Workspace size query can be achieved by calling cutensornetWorkspaceComputeGateSplitSizes()
with the provided cutensornetGateSplitAlgo_t
.
Finally, we can execute the gate split computation by calling cutensornetGateSplit()
.
305 /**********************
306 * Execution
307 **********************/
308
309 GPUTimer timer{stream};
310 double minTimeCUTENSOR = 1e100;
311 const int numRuns = 3; // to get stable perf results
312 for (int i=0; i < numRuns; ++i)
313 {
314 // restore output
315 cudaMemsetAsync(D_AOut, 0, sizeAOut, stream);
316 cudaMemsetAsync(D_S, 0, sizeS, stream);
317 cudaMemsetAsync(D_BOut, 0, sizeBOut, stream);
318
319 // With value-based truncation, `cutensornetGateSplit` can potentially update the shared extent in descTensorA/BOut.
320 // We here restore descTensorA/BOut to the original problem.

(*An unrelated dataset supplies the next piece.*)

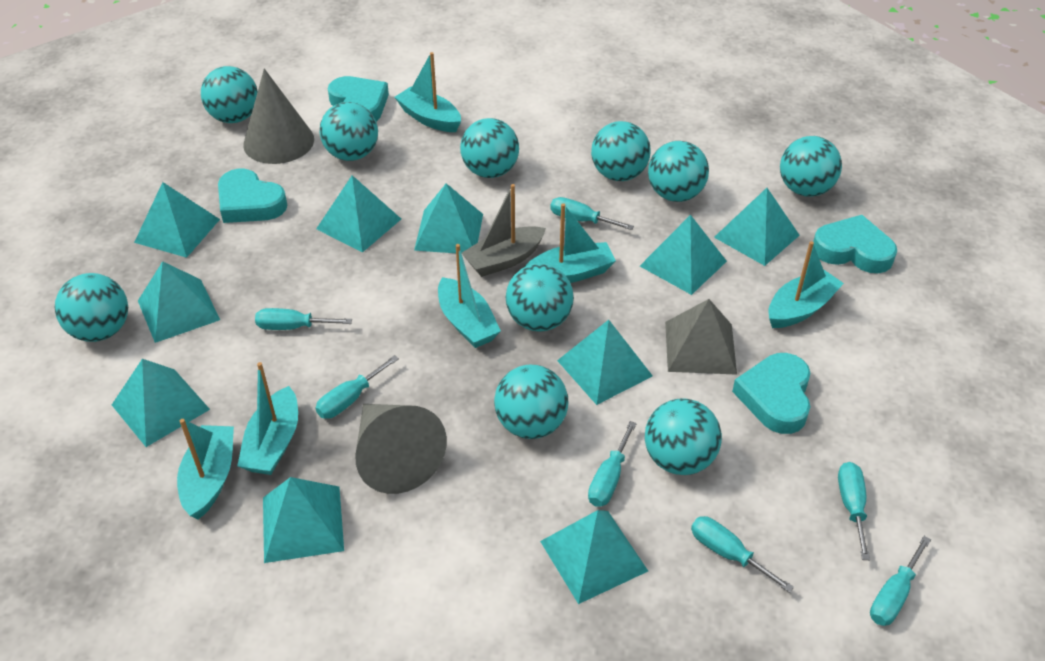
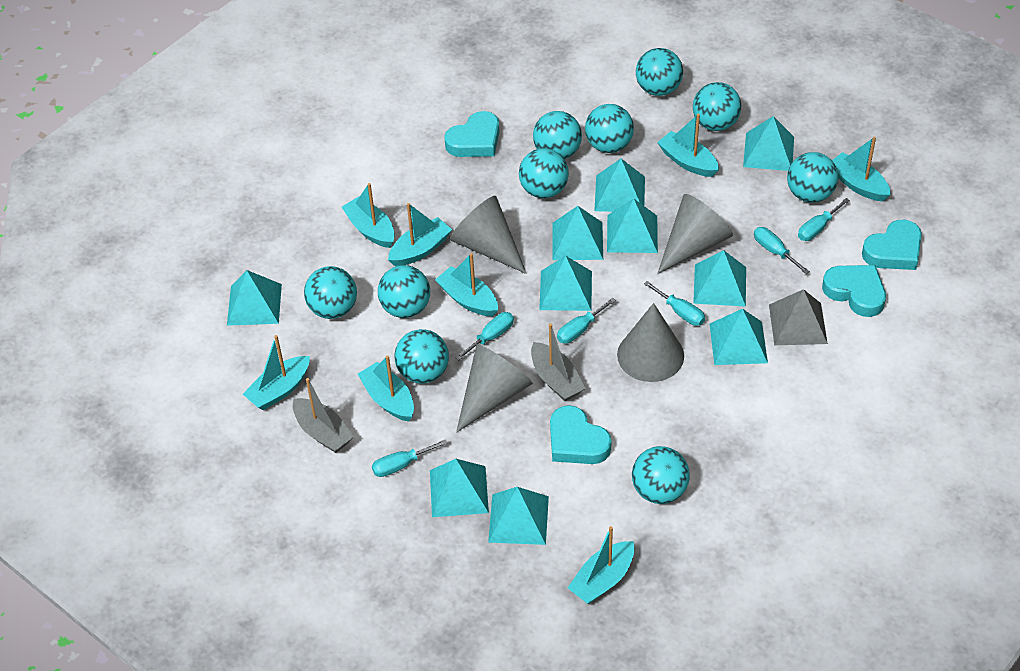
grey boat: 1 -> 2
grey cone: 2 -> 4
turquoise boat: 6 -> 8
turquoise screwdriver: 7 -> 6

321 HANDLE_ERROR( cutensornetDestroyTensorDescriptor(descTensorAOut) );
322 HANDLE_ERROR( cutensornetDestroyTensorDescriptor(descTensorBOut) );
323 HANDLE_ERROR( cutensornetCreateTensorDescriptor(handle, numModesAOut, extentAOut.data(), strides, modesAOut.data(), typeData, &descTensorAOut) );
324 HANDLE_ERROR( cutensornetCreateTensorDescriptor(handle, numModesBOut, extentBOut.data(), strides, modesBOut.data(), typeData, &descTensorBOut) );
325
326 cudaDeviceSynchronize();
327 timer.start();
328 HANDLE_ERROR( cutensornetGateSplit(handle,
329 descTensorAIn, D_AIn,
330 descTensorBIn, D_BIn,
331 descTensorGIn, D_GIn,
332 descTensorAOut, D_AOut,
333 D_S,
334 descTensorBOut, D_BOut,
335 gateAlgo,
336 svdConfig, typeCompute, svdInfo,
337 workDesc, stream) );
338 // Synchronize and measure timing
339 auto time = timer.seconds();
340 minTimeCUTENSOR = (minTimeCUTENSOR < time) ? minTimeCUTENSOR : time;
341 }
342
343 printf("Performing Gate Split\n");
Note
Like in cutensornetTensorSVD()
, since we turned on weighted truncation options in this example, the tensor descriptors for outputs A and B need to be
restored if we wish to perform the same computation multiple times.
After the computation, we always need to free up all resources.